• Task description
Write out all the data again, exactly as it stands.

[Collected data entries]

=====

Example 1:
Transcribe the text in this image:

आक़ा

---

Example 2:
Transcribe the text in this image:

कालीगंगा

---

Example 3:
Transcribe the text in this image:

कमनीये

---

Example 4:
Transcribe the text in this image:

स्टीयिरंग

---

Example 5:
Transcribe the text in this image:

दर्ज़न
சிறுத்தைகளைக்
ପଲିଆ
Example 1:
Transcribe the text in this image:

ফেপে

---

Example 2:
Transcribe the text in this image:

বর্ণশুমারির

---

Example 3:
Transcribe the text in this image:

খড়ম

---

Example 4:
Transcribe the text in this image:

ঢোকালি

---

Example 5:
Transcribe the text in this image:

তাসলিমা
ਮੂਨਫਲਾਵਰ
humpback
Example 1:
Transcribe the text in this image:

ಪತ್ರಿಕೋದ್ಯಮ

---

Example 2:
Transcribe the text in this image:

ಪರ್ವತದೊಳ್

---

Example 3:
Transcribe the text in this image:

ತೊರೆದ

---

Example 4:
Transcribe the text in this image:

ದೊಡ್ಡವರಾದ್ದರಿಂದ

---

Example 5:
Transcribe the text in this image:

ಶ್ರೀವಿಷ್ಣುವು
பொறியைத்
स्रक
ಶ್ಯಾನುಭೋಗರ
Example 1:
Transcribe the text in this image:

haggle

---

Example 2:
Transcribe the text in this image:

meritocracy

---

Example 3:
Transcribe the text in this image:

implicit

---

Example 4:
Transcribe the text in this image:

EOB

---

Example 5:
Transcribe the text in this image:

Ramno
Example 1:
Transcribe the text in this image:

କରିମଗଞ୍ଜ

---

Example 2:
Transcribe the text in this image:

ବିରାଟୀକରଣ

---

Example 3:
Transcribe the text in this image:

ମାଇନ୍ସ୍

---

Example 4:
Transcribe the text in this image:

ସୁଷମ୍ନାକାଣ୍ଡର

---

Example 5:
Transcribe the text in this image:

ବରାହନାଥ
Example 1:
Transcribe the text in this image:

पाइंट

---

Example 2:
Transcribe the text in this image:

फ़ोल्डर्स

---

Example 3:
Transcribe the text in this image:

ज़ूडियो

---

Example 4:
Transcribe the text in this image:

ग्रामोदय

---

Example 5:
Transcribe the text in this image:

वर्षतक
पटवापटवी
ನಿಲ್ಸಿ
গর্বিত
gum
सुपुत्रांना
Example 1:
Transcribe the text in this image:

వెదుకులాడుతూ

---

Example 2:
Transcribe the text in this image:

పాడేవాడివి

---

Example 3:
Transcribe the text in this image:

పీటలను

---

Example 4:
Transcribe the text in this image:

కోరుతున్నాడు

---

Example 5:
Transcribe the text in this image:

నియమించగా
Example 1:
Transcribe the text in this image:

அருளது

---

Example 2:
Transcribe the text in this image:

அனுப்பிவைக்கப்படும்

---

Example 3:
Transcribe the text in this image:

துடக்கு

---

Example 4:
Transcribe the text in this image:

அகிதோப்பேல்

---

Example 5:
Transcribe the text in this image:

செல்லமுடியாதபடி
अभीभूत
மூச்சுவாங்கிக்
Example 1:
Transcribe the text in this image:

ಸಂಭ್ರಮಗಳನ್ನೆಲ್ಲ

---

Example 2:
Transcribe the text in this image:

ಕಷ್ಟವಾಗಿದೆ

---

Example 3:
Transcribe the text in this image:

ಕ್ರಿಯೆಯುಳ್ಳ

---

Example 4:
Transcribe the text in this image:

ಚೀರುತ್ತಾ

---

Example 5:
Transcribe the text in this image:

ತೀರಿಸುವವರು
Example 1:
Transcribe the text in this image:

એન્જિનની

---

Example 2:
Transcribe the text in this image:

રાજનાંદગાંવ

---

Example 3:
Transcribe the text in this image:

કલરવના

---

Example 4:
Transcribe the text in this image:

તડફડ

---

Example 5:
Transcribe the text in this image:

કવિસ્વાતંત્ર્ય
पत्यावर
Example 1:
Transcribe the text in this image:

=====

• Exercise output
Example 1:
Transcribe the text in this image:

आक़ा

---

Example 2:
Transcribe the text in this image:

कालीगंगा

---

Example 3:
Transcribe the text in this image:

कमनीये

---

Example 4:
Transcribe the text in this image:

स्टीयिरंग

---

Example 5:
Transcribe the text in this image:

दर्ज़न
சிறுத்தைகளைக்
ପଲିଆ
Example 1:
Transcribe the text in this image:

ফেপে

---

Example 2:
Transcribe the text in this image:

বর্ণশুমারির

---

Example 3:
Transcribe the text in this image:

খড়ম

---

Example 4:
Transcribe the text in this image:

ঢোকালি

---

Example 5:
Transcribe the text in this image:

তাসলিমা
ਮੂਨਫਲਾਵਰ
humpback
Example 1:
Transcribe the text in this image:

ಪತ್ರಿಕೋದ್ಯಮ

---

Example 2:
Transcribe the text in this image:

ಪರ್ವತದೊಳ್

---

Example 3:
Transcribe the text in this image:

ತೊರೆದ

---

Example 4:
Transcribe the text in this image:

ದೊಡ್ಡವರಾದ್ದರಿಂದ

---

Example 5:
Transcribe the text in this image:

ಶ್ರೀವಿಷ್ಣುವು
பொறியைத்
स्रक
ಶ್ಯಾನುಭೋಗರ
Example 1:
Transcribe the text in this image:

haggle

---

Example 2:
Transcribe the text in this image:

meritocracy

---

Example 3:
Transcribe the text in this image:

implicit

---

Example 4:
Transcribe the text in this image:

EOB

---

Example 5:
Transcribe the text in this image:

Ramno
Example 1:
Transcribe the text in this image:

କରିମଗଞ୍ଜ

---

Example 2:
Transcribe the text in this image:

ବିରାଟୀକରଣ

---

Example 3:
Transcribe the text in this image:

ମାଇନ୍ସ୍

---

Example 4:
Transcribe the text in this image:

ସୁଷମ୍ନାକାଣ୍ଡର

---

Example 5:
Transcribe the text in this image:

ବରାହନାଥ
Example 1:
Transcribe the text in this image:

पाइंट

---

Example 2:
Transcribe the text in this image:

फ़ोल्डर्स

---

Example 3:
Transcribe the text in this image:

ज़ूडियो

---

Example 4:
Transcribe the text in this image:

ग्रामोदय

---

Example 5:
Transcribe the text in this image:

वर्षतक
पटवापटवी
ನಿಲ್ಸಿ
গর্বিত
gum
सुपुत्रांना
Example 1:
Transcribe the text in this image:

వెదుకులాడుతూ

---

Example 2:
Transcribe the text in this image:

పాడేవాడివి

---

Example 3:
Transcribe the text in this image:

పీటలను

---

Example 4:
Transcribe the text in this image:

కోరుతున్నాడు

---

Example 5:
Transcribe the text in this image:

నియమించగా
Example 1:
Transcribe the text in this image:

அருளது

---

Example 2:
Transcribe the text in this image:

அனுப்பிவைக்கப்படும்

---

Example 3:
Transcribe the text in this image:

துடக்கு

---

Example 4:
Transcribe the text in this image:

அகிதோப்பேல்

---

Example 5:
Transcribe the text in this image:

செல்லமுடியாதபடி
अभीभूत
மூச்சுவாங்கிக்
Example 1:
Transcribe the text in this image:

ಸಂಭ್ರಮಗಳನ್ನೆಲ್ಲ

---

Example 2:
Transcribe the text in this image:

ಕಷ್ಟವಾಗಿದೆ

---

Example 3:
Transcribe the text in this image:

ಕ್ರಿಯೆಯುಳ್ಳ

---

Example 4:
Transcribe the text in this image:

ಚೀರುತ್ತಾ

---

Example 5:
Transcribe the text in this image:

ತೀರಿಸುವವರು
Example 1:
Transcribe the text in this image:

એન્જિનની

---

Example 2:
Transcribe the text in this image:

રાજનાંદગાંવ

---

Example 3:
Transcribe the text in this image:

કલરવના

---

Example 4:
Transcribe the text in this image:

તડફડ

---

Example 5:
Transcribe the text in this image:

કવિસ્વાતંત્ર્ય
पत्यावर
Example 1:
Transcribe the text in this image:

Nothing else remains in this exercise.